According to a study report released by Citigroup (C) on Thursday, decentralized cryptocurrency exchanges (DEXs) have developed more quickly than centralized exchanges (CEXs) during the previous two years. Users leaving centralized systems to escape their more rigorous know-your-customer protocols is expected to increase the divide.
Instead of the conventional method of serving as a financial intermediary between buyers and sellers, DEXs are blockchain-based apps that organize massive trading of digital assets between numerous users using automated algorithms.
Based on the report, DEXs provide token holders with distributed income in the form of dividends and the option of self-custody funds. Citi stated that these exchanges have relatively lower fees when compared to top-tier companies in the game– after the trading rewards are taken into account.
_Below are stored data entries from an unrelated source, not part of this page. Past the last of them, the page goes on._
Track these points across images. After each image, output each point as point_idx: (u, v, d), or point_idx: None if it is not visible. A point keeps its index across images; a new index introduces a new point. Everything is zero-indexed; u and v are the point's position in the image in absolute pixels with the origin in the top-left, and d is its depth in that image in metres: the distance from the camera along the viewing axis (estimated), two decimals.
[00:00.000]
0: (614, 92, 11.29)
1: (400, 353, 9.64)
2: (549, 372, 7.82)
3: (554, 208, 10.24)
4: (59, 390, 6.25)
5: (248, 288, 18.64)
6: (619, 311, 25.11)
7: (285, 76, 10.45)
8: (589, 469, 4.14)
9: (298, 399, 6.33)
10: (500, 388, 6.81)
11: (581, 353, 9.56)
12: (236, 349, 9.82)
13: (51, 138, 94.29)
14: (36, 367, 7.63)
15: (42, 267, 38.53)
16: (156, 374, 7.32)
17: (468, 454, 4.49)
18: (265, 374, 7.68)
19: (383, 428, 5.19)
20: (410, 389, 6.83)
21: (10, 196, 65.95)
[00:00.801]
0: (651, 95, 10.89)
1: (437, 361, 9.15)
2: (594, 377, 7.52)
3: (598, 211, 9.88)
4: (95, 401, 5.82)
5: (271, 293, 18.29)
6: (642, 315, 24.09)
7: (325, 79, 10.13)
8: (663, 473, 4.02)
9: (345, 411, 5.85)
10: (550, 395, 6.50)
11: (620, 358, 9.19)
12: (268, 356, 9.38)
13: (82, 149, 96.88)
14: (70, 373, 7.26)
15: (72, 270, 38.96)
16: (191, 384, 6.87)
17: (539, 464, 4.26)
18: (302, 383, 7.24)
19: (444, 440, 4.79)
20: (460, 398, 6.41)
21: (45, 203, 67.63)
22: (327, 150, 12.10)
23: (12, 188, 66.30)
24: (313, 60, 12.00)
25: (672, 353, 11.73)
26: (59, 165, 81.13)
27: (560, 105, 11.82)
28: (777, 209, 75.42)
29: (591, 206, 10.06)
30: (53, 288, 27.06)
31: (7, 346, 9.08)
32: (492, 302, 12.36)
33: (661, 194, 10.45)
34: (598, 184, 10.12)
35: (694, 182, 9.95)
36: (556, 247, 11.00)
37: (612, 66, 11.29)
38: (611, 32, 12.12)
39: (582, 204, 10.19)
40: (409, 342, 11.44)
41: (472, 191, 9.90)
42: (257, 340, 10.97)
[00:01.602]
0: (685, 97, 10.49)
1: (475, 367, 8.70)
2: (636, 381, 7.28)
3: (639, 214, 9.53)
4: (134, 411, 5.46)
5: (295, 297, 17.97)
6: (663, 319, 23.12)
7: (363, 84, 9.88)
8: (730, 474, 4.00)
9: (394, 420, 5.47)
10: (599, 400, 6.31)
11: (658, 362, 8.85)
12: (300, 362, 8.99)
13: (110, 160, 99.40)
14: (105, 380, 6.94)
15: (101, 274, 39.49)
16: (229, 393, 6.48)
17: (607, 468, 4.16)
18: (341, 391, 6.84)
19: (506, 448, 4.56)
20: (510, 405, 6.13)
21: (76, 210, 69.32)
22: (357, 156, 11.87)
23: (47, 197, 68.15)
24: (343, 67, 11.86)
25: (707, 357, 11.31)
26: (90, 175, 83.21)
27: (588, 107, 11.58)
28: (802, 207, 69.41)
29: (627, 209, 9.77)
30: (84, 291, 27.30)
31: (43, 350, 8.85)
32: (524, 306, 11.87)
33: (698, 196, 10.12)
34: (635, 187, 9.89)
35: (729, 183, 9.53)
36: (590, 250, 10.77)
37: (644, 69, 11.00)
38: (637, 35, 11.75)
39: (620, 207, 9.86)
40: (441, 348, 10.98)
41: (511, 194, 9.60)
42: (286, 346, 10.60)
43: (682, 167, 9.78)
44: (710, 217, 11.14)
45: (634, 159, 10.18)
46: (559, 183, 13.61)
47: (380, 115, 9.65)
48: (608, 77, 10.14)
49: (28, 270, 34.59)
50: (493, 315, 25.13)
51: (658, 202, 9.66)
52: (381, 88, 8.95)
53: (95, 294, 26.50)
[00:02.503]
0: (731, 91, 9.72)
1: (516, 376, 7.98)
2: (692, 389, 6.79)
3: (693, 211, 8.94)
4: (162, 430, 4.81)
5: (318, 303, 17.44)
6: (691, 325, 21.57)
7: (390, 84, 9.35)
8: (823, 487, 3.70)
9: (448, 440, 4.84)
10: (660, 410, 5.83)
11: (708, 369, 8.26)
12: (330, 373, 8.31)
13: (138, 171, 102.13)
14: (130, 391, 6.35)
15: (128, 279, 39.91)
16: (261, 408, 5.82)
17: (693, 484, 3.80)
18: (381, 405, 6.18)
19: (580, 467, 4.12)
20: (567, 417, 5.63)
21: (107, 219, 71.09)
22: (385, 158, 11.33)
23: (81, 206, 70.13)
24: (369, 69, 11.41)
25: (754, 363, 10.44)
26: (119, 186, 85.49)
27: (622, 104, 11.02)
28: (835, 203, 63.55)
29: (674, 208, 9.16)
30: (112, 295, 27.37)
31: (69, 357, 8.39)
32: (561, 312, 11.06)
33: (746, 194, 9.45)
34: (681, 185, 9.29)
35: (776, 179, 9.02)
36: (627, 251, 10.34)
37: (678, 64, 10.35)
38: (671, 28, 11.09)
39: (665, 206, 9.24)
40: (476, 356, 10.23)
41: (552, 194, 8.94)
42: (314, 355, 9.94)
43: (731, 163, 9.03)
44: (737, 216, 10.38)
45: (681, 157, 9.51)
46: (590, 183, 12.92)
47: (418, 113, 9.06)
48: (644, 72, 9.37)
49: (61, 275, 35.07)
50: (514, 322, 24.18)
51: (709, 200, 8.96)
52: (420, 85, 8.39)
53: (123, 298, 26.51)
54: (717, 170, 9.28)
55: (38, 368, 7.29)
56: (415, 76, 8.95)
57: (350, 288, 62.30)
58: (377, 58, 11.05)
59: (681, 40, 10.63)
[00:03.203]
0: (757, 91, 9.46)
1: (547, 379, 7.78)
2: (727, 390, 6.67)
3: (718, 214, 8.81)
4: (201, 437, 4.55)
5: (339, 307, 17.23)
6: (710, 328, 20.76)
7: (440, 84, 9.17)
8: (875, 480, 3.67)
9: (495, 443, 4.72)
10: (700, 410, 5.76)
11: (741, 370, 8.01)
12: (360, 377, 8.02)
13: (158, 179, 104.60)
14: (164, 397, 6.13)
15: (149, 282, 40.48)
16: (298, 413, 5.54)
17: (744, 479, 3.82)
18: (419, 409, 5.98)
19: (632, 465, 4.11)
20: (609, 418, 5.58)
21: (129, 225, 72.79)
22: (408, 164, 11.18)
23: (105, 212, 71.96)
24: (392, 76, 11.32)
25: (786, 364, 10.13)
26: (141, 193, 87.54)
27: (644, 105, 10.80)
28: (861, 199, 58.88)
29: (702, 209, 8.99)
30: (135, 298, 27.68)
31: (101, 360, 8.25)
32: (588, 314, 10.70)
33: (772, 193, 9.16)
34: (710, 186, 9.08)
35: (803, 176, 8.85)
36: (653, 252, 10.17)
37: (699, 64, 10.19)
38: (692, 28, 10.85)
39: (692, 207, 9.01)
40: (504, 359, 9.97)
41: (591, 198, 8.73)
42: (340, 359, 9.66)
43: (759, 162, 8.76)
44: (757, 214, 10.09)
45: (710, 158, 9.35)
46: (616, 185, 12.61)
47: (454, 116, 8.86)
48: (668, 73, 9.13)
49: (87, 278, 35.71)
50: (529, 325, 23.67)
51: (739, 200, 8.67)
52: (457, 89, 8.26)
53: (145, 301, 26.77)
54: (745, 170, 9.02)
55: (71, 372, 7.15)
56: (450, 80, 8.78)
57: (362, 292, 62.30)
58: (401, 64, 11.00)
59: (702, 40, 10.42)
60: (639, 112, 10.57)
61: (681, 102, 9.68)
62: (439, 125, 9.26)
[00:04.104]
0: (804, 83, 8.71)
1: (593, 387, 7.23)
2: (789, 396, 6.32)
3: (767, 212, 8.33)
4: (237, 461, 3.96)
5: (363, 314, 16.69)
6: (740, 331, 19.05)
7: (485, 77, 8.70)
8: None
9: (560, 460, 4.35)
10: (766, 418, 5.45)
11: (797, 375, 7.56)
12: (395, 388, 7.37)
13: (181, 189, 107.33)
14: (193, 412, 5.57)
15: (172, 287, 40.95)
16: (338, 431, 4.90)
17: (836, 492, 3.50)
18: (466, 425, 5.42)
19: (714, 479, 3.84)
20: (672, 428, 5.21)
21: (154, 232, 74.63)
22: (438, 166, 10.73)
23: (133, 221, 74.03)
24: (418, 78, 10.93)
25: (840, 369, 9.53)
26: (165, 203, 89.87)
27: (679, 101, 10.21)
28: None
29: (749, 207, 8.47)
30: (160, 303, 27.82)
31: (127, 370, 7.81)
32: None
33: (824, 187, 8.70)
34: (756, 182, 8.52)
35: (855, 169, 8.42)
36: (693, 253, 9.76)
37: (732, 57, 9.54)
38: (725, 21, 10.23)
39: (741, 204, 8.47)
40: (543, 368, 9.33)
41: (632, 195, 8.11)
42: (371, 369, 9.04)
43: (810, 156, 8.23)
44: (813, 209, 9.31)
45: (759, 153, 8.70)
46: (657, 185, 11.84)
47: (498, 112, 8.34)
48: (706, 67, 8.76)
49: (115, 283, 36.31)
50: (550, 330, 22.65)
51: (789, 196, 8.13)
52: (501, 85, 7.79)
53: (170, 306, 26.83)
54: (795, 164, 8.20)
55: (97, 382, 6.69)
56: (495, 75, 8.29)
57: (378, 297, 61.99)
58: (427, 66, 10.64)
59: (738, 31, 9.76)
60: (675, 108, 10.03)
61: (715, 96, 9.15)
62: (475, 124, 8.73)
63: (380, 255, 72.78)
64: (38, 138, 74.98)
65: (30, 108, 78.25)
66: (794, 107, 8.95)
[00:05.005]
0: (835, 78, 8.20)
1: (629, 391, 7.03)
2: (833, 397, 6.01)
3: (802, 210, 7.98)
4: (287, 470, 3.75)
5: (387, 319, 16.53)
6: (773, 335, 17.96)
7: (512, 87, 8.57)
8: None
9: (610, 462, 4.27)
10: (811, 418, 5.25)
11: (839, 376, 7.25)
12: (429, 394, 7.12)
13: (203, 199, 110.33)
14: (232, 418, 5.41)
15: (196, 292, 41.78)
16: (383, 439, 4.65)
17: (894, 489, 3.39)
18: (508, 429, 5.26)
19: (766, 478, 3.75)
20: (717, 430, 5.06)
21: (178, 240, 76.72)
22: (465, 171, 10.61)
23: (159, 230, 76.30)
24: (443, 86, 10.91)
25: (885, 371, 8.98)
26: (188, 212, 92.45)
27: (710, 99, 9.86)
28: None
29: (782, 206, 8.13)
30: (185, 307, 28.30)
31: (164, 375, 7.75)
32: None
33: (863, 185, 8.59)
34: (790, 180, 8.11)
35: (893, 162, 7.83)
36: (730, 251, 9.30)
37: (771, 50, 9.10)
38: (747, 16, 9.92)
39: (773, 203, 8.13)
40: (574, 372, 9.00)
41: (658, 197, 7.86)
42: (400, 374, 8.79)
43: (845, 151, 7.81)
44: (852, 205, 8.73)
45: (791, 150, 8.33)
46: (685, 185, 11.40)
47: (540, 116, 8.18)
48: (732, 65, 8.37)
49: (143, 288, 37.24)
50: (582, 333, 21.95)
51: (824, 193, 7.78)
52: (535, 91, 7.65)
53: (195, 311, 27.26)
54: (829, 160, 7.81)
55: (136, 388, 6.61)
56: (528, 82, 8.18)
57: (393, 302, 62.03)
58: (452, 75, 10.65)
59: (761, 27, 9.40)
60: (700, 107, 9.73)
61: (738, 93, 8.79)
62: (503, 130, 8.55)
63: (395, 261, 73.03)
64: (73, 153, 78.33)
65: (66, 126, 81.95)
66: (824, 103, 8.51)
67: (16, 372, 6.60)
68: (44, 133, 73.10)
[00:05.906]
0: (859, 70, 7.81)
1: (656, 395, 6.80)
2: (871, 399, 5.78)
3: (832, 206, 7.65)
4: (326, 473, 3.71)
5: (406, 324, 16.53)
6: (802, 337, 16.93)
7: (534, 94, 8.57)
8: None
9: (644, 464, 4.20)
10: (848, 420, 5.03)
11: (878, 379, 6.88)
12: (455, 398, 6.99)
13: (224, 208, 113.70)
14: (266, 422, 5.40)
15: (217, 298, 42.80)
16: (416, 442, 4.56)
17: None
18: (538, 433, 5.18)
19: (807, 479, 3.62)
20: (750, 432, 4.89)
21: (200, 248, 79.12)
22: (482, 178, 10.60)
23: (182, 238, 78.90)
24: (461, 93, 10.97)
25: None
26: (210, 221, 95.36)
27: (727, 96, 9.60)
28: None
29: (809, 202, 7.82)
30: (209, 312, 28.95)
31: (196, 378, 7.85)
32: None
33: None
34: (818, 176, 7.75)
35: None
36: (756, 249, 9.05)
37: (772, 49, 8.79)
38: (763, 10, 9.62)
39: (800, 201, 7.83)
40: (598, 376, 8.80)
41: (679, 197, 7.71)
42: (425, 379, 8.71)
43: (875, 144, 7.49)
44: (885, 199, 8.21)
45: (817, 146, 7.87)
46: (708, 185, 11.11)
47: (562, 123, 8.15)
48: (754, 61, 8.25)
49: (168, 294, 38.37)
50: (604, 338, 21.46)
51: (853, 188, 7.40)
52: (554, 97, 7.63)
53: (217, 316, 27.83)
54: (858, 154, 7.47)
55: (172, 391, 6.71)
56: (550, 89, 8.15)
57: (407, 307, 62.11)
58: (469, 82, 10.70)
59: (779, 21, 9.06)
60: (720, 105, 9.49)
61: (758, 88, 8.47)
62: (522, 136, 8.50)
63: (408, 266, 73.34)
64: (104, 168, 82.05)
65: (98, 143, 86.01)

An increase in regulation, according to the document, could be one-factor influencing DEX volumes in the near future. Users may start switching from “KYC-heavy CEXs”—that is, exchanges that need extensive “know-your-customer” procedures—to DEXs as crypto legislation expands and includes more stringent reporting requirements.
The bank also says that DEXs are much safer than CEXs in terms of custody of funds— referring to the collapse of Celsius and Voyager Digital. The regulatory environment is anticipated to worsen, and more consumers are probably going to transfer from centralised exchanges to decentralised ones, the note continued.
Citi claims that DEXs account for 18.2% of spot trading activity, stating that volumes have remained relatively stable at around $50 billion per month and generated $3.6 billion in total income in the previous year. If a recent governance proposal is approved, Uniswap, which now controls 70% of all DEX volume, might transfer up to $250 million to token holders.